Otago Centre for Theoretical Studies in Psychiatry and Neuroscience (OCTSPAN), Department of Anatomy and Structural Biology, School of Medical Sciences, University of Otago, P.O.Box 913, Dunedin, New Zealand.
Curr Neuropharmacol. 2009 Dec;7(4):302-14. doi: 10.2174/157015909790031229.
Many issues remain unresolved about antipsychotic drugs. Their therapeutic potency scales with affinity for dopamine D2 receptors, but there are indications that they act indirectly, with dopamine D1 receptors (and others) as possible ultimate targets. Classical neuroleptic drugs disinhibit striatal cholinergic interneurones and increase acetyl choline release. Their effects may then depend on stimulation of muscarinic receptors on principle striatal neurones (M4 receptors, with reduction of cAMP formation, for therapeutic effects; M1 receptors for motor side effects). Many psychotic patients do not benefit from neuroleptic drugs, or develop resistance to them during prolonged treatment, but respond well to clozapine. For patients who do respond, there is a wide (>ten-fold) range in optimal doses. Refractoriness or low sensitivity to antipsychotic effects (and other pathologies) could then arise from low density of cholinergic interneurones. Clozapine probably owes its special actions to direct stimulation of M4 receptors, a mechanism available when indirect action is lost.

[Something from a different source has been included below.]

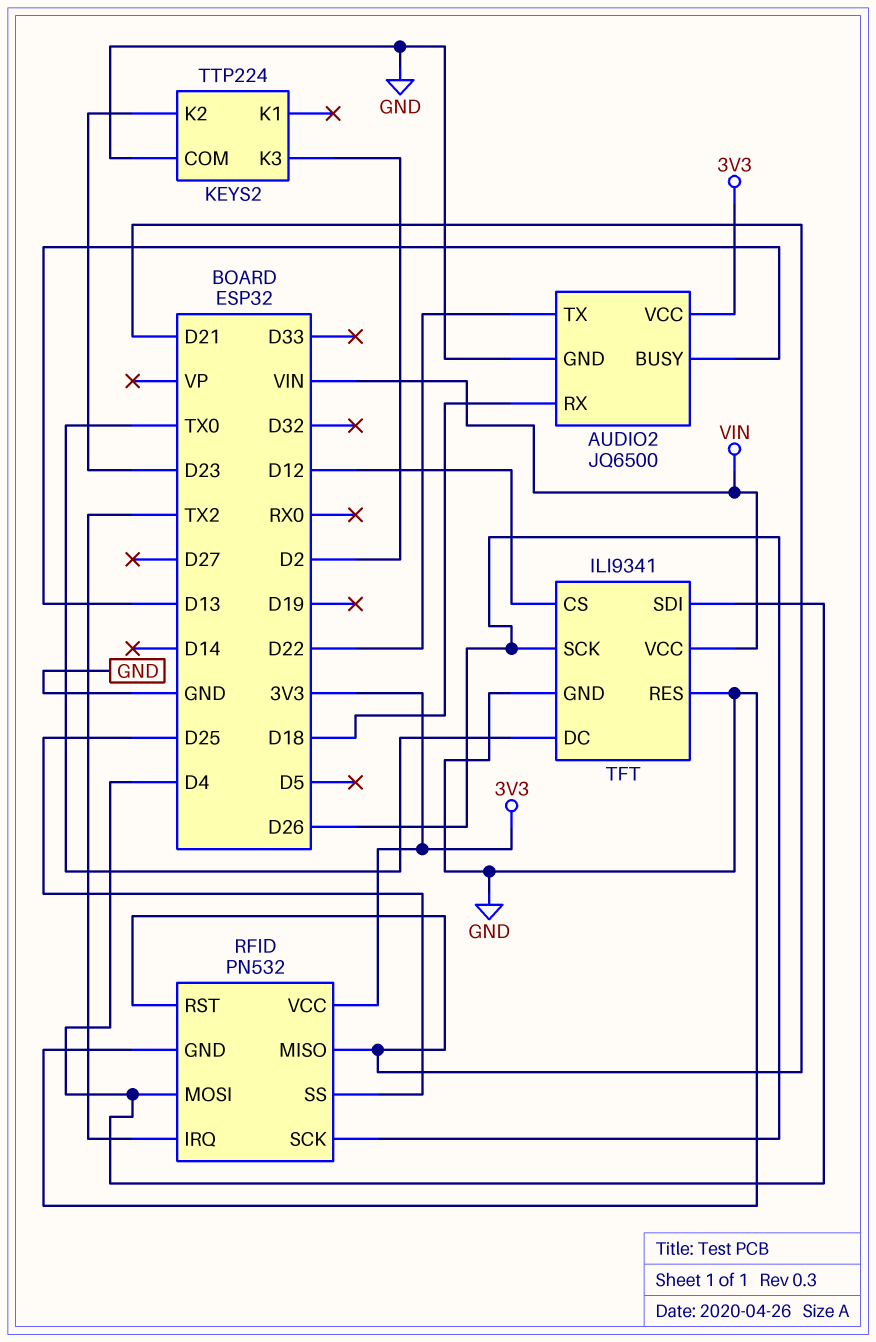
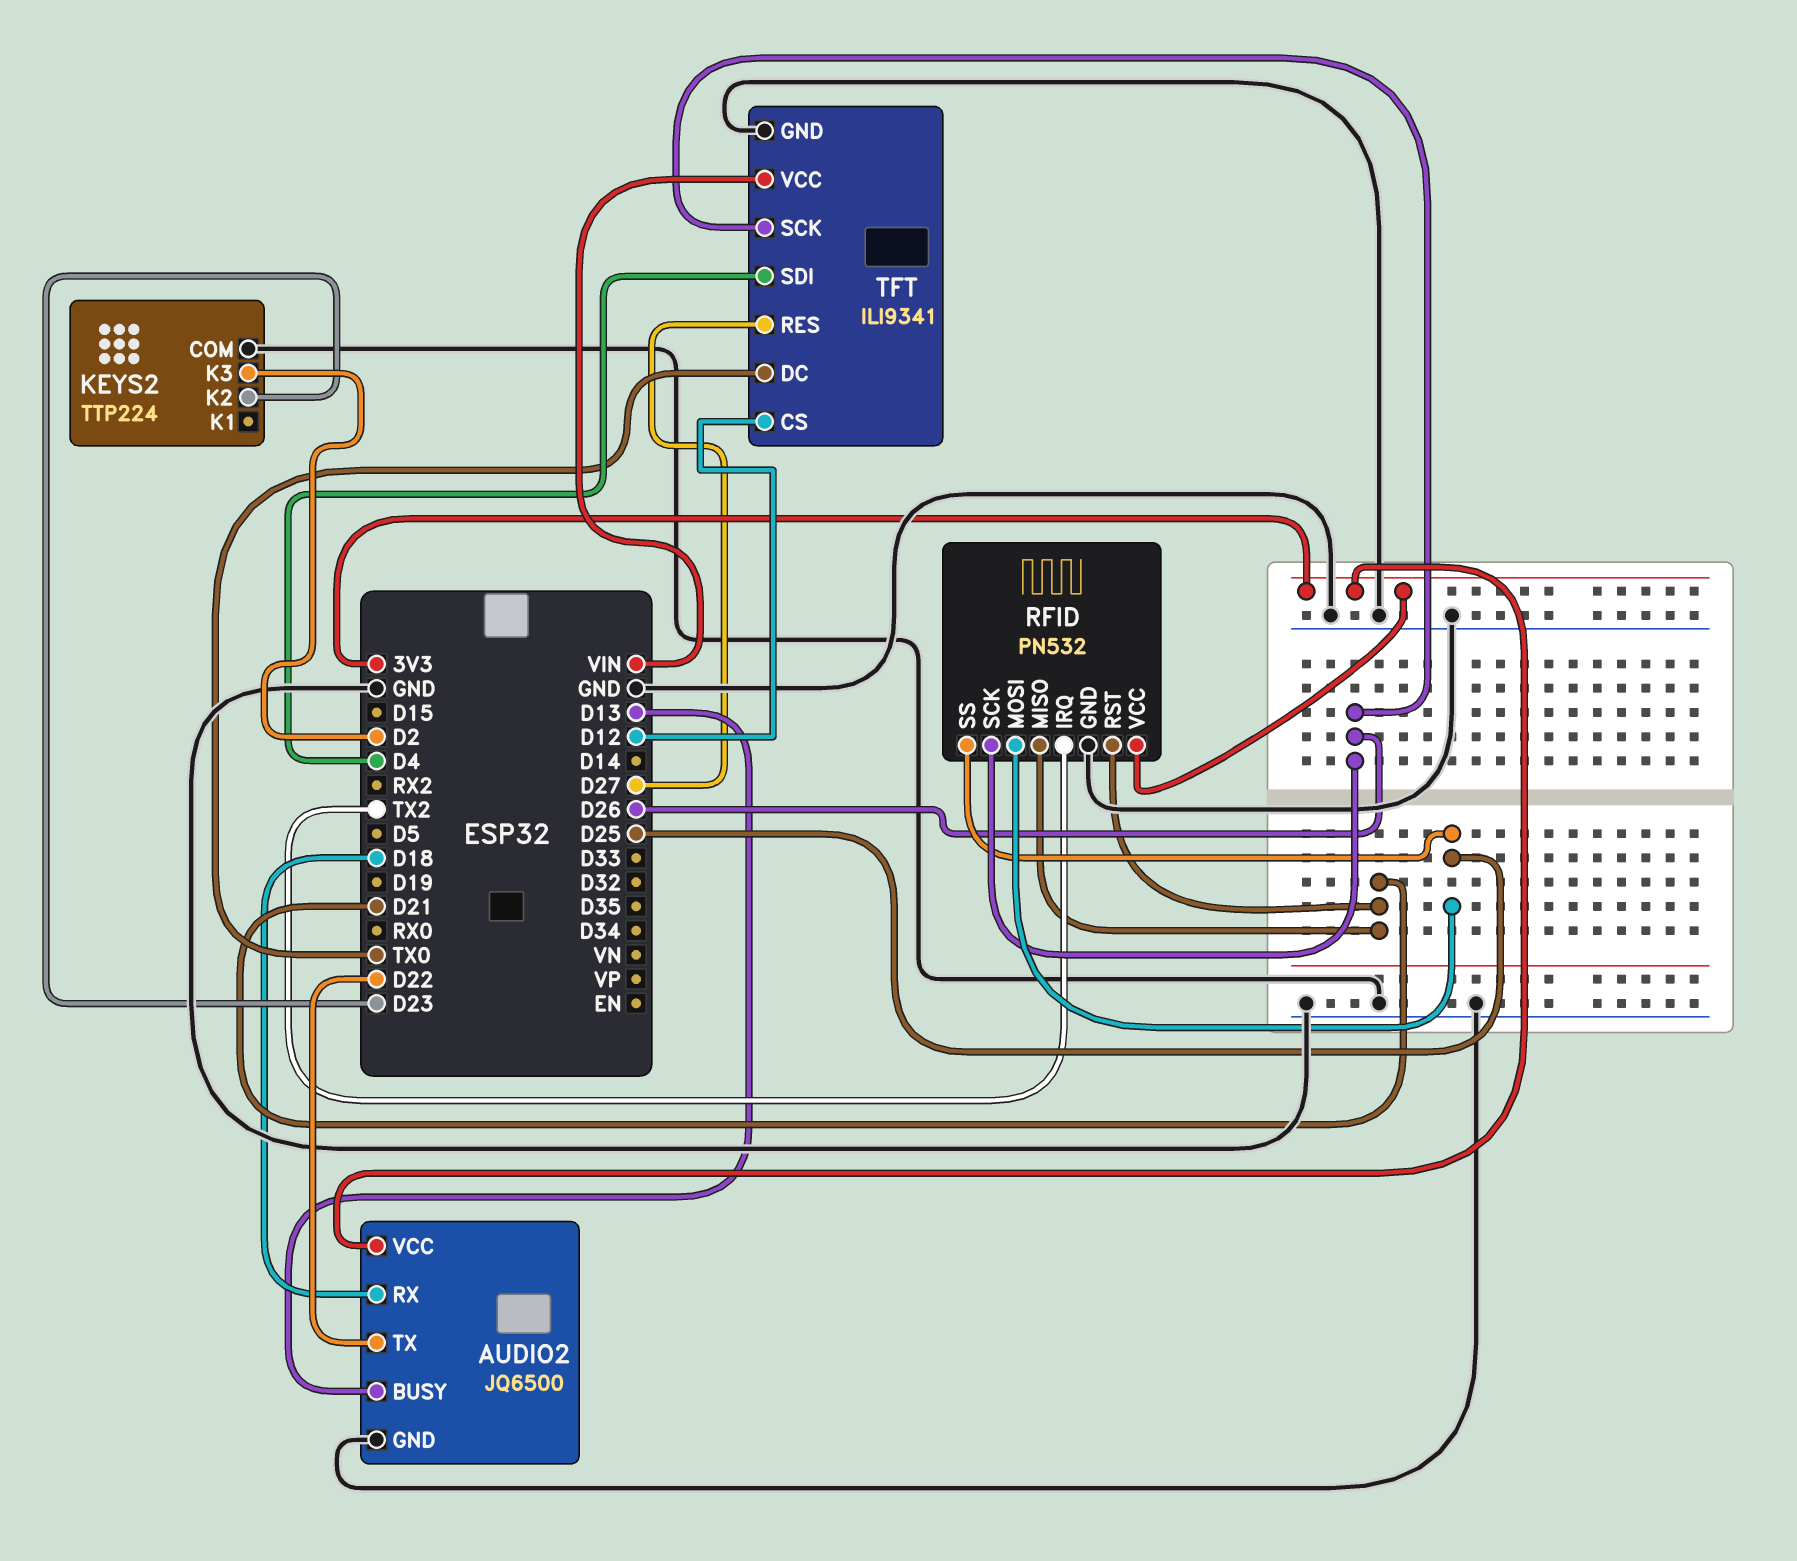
RFID pin MOSI: D4 -> D25
TFT pin RES: GND -> D27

许多关于抗精神病药物的问题仍未得到解决。它们的治疗效力与多巴胺 D2 受体的亲和力成正比,但有迹象表明它们是间接作用的,多巴胺 D1 受体(和其他受体)可能是最终的靶点。经典的神经阻滞剂药物抑制纹状体胆碱能中间神经元并增加乙酰胆碱的释放。它们的作用可能取决于对纹状体主要神经元上毒蕈碱受体的刺激(M4 受体,通过减少 cAMP 的形成来产生治疗效果;M1 受体则会引起运动副作用)。许多精神病患者不能从神经阻滞剂药物中受益,或者在长期治疗过程中对其产生耐药性,但对氯氮平反应良好。对于有反应的患者,最佳剂量范围很宽(>十倍)。那么,对抗精神病作用(和其他病理)的反应迟钝或低敏感性可能源于胆碱能中间神经元的密度低。氯氮平可能因其对 M4 受体的直接刺激作用而具有特殊作用,当间接作用丧失时,这种机制就会发挥作用。